Perhaps the most interesting terms have been "conservative" and "liberal". Conservative means "disposed to preserve existing conditions, institutions, etc." Ironically, the policies supported by political conservatives usually are things that formerly existed, but no longer exist and things that were replaced by what is currently in place.
Liberal is from the Latin word for freedom. The word was long used in the term 'liberal arts', which means those arts that are appropriate to free men. It wasn't applied to politics until the early 1800's, when it was used for Enlightenment ideals of freedom, such as free speech, free press, free trade, etc. Liberal still retains that meaning in most of the world, but in the United States of America it had a shift in the 1960's and 1970's, when it was adopted by doctrinaire Socialists who wanted to appear to be acceptable to American voters. The Socialists were having a hard time recruiting, because of the association of Socialist with the Union of Soviet Socialist Republics (USSR), and the Doctrinaire Socialists terms such as "politically correct" started to move into the general language.

Another result in the shift in meaning of liberal was that people of a liberal mindset had to call themselves "Classical Liberals to differentiate themselves. And the next liberal political party in the U.S. calls itself "Libertarian", which meant belief in free will.

Then there are the Republican and Democrat parties. The Republican Party started as an abolitionist party, and it became the party of freedom until the Democrats borrowed those issues back when Nixon was president, but the Republicans had dropped those issues and took up Nixon's issues of monarchism, support military contractors, tax the poor, and the other issues that they still support.

The Democrats have had a longer and more twisted history. After starting out as the Democratic Republicans back in the 1790's, as the party for democratic institutions, they kept that identity through thick and thin and degeneration to the level of Andy Jackson. But the interest in Democratic institutions waned; although a preference for the federal constitution did not; thus they became the political party that opposed the power grab by the federal government who had just taken control of the federal government. Thus, the Democrats came to be regarded as the party of the South, and the Republicans were regarded as the party of Lincoln and liberty.

Fast forward to 2019 and we have a mentally defective Republican in the White House, and the Democrats seeking to replace him and mostly doctrinaire Socialists, while the few remaining liberals call themselves Libertarians.
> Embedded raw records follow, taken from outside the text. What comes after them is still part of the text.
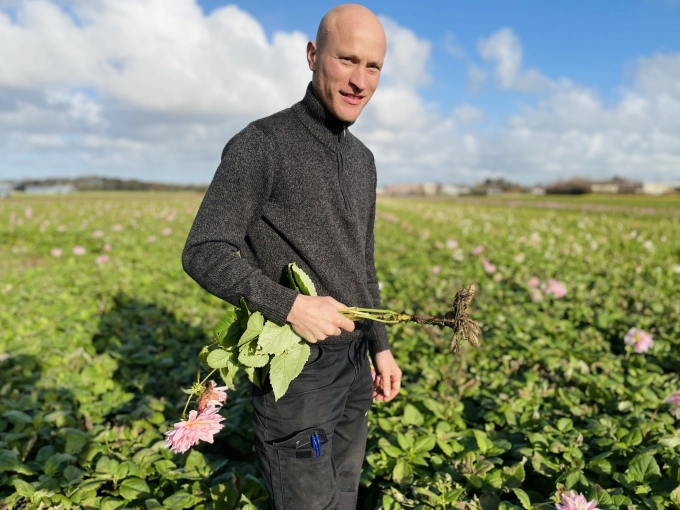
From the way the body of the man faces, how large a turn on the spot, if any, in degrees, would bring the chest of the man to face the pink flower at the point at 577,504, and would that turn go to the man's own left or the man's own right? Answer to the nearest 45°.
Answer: approximately 45° to the man's own left

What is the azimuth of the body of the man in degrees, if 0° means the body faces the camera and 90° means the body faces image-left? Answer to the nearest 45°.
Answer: approximately 315°
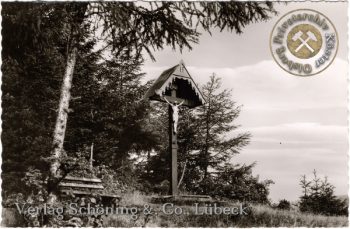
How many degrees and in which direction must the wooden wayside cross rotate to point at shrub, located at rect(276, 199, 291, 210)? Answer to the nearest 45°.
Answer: approximately 90° to its left

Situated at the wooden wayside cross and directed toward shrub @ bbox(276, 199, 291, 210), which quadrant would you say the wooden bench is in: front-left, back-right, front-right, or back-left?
back-right

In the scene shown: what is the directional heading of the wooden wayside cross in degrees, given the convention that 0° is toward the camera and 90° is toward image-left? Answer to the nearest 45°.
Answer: approximately 315°

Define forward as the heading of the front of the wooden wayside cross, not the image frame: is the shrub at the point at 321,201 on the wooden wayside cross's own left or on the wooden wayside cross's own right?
on the wooden wayside cross's own left

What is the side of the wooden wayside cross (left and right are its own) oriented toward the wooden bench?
right

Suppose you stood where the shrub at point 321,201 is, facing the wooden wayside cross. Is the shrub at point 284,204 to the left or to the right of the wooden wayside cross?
right
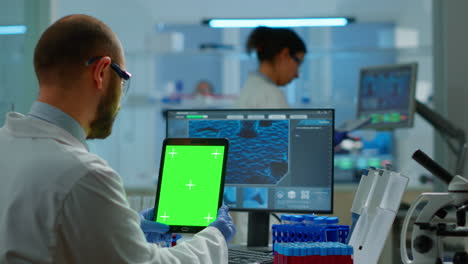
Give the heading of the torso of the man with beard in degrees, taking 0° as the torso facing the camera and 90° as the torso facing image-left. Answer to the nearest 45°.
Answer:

I would like to propose a simple system of nomenclature: Those that favor treating everyone equally will be called Egalitarian, and those who favor treating some people better and'/or worse than other will be called a Discriminator. There would still be room for the Monarchists, Fascists, etc., and some of the minor parties might become major; it has happened before, and it might happen again.

This system of nomenclature would be superior to what now exists, but it would break down at some point. It might actually be better to have the Guelphs and Ghibellines again, and people could make the name mean whatever they wanted.

Note: See the linked page for information about the Guelfs and Ghibellines, note the change in meaning after 1268.

The Economist has an inconsistent concept of what conservative means. Ideas like this make it hard to justify that as a valid term for anything.